Что же это занегодныелюди, которыеспособны умеретьради красоты? И почему красота ядовита? И верно ли, что компания на станции «Добринка» раздевала женщин в религиозной тоске о красоте?

Все это крайне сомнительно, и сомнительность эта досадно подкашивает совершенно несомненную в своем художественном бытии сцену, нарисованную с большим темпераментом, правдой и зоркостью.

И таких мест в последней книге Горького много. Плохо в них не то, что описания смешиваются с размышлениями, — это форма вполне законная, в автобиографическом же искусстве, вероятно, и неизбежная, — но лишь в том, что размышления по своему удельному весу не соответствуют высоте художественного творчества. Горький иной раз думает, словно сам себе крылья рубит.
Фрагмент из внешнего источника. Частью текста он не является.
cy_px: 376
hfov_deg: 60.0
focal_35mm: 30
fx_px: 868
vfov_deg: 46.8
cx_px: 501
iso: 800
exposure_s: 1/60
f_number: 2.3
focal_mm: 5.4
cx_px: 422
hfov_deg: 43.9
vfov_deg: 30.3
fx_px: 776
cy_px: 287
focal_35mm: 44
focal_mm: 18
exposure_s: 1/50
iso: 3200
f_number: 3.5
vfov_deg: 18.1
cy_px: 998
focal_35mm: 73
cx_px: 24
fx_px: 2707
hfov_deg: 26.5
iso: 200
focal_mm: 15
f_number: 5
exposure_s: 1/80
«Мои университеты» — третья часть автобиографии Горького. Состоит она из шести главок не вполне равноценного достоинства. Много значительнее четырех последних две первые: «Мои университеты» и «Сторож», составляющие 2/3 всей книжки. На 150 страницах Горький нарисовал несколько десятков людей. Каждому уделено всего только несколько страниц, иногда несколько строк, никто не поставлен в центре рассказа, все только мелькают мимо Горького, который рассказывает о себе. Но, несмотря на это, все люди остаются в памяти читателя резко очерченными и вполне законченными образами.
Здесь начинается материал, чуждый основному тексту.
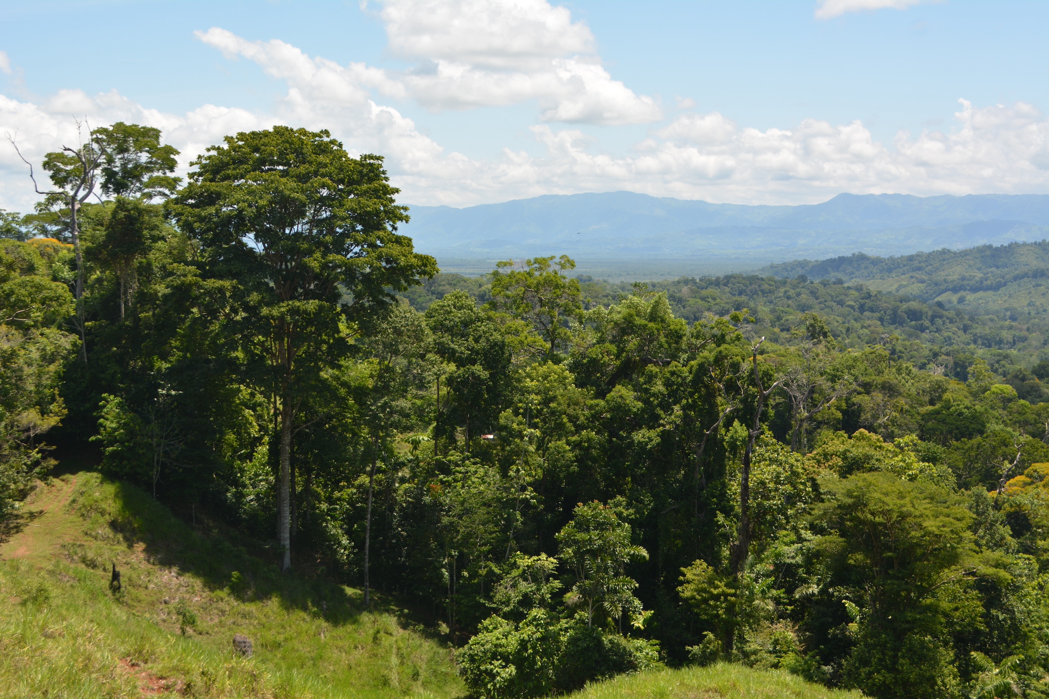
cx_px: 524
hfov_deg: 41.1
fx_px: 1398
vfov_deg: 28.1
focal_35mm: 48
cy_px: 350
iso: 100
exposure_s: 1/200
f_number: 9
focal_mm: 32
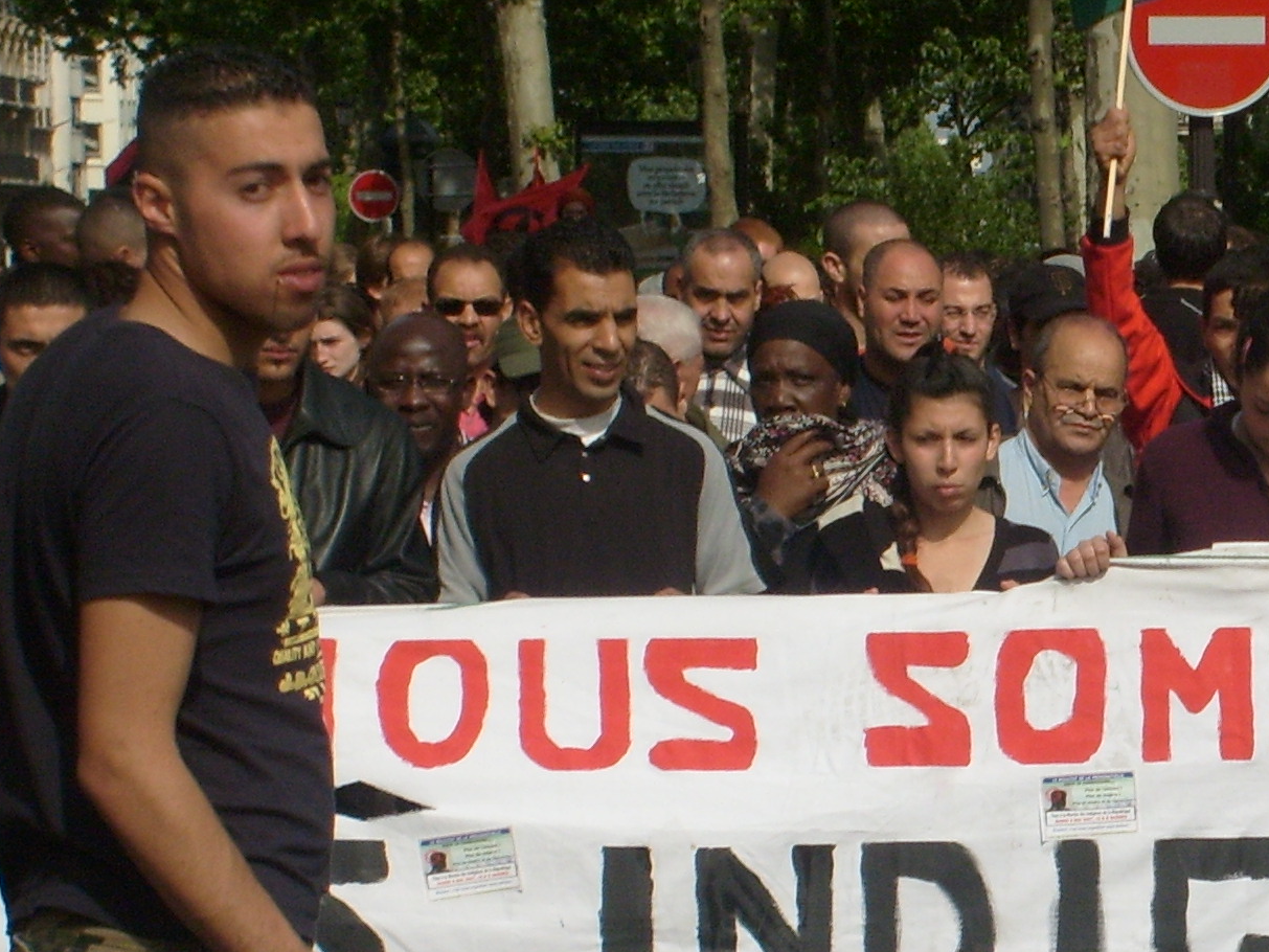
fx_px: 6893
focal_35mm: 188
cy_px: 802
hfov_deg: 10.4
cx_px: 1374
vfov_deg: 7.9
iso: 80
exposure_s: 1/250
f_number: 10.6
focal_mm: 13.7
Как известно, Горький не любит Достоевского. В своих оценках как России, так и свойств русского народа он прямой антипод Достоевского. А все же та Россия, которую чувствует и художественно утверждает Горький, очень близка России Достоевского.

Философствование как единственное серьезное дело жизни, человек как величайшая загадка жизни, Бог как вечная мука человека, соблазнительность грехов как вызов Богу, органическое корневое единство смрадного и святого, гениального и никчемного, напряженнейшей внутренней жизни и полной внешней бездеятельности, самопожертвования и зверской жестокости — все это характернейшие черты России Достоевского, и все они до одной налицо в тех жутких, бесконечно даровитых и загадочных людях, которые нарисованы Горьким в его воспоминаниях. Впрочем, глубоко загадочны люди Горького только сами по себе, все же вместе они каким–то таинственным образом разгадывают загадку России и приближают к нам то, что в ней сейчас происходит. И вот, как это ни странно, читая жуткие воспоминания Горького, невольно успокаиваешься за Россию.

Почему? — Думается, потому, что своими глазами видишь до чего все то, что сейчас в ней свершается, глубоко связано с ее народной душой, до чего органически изживает она свои страшные судьбы.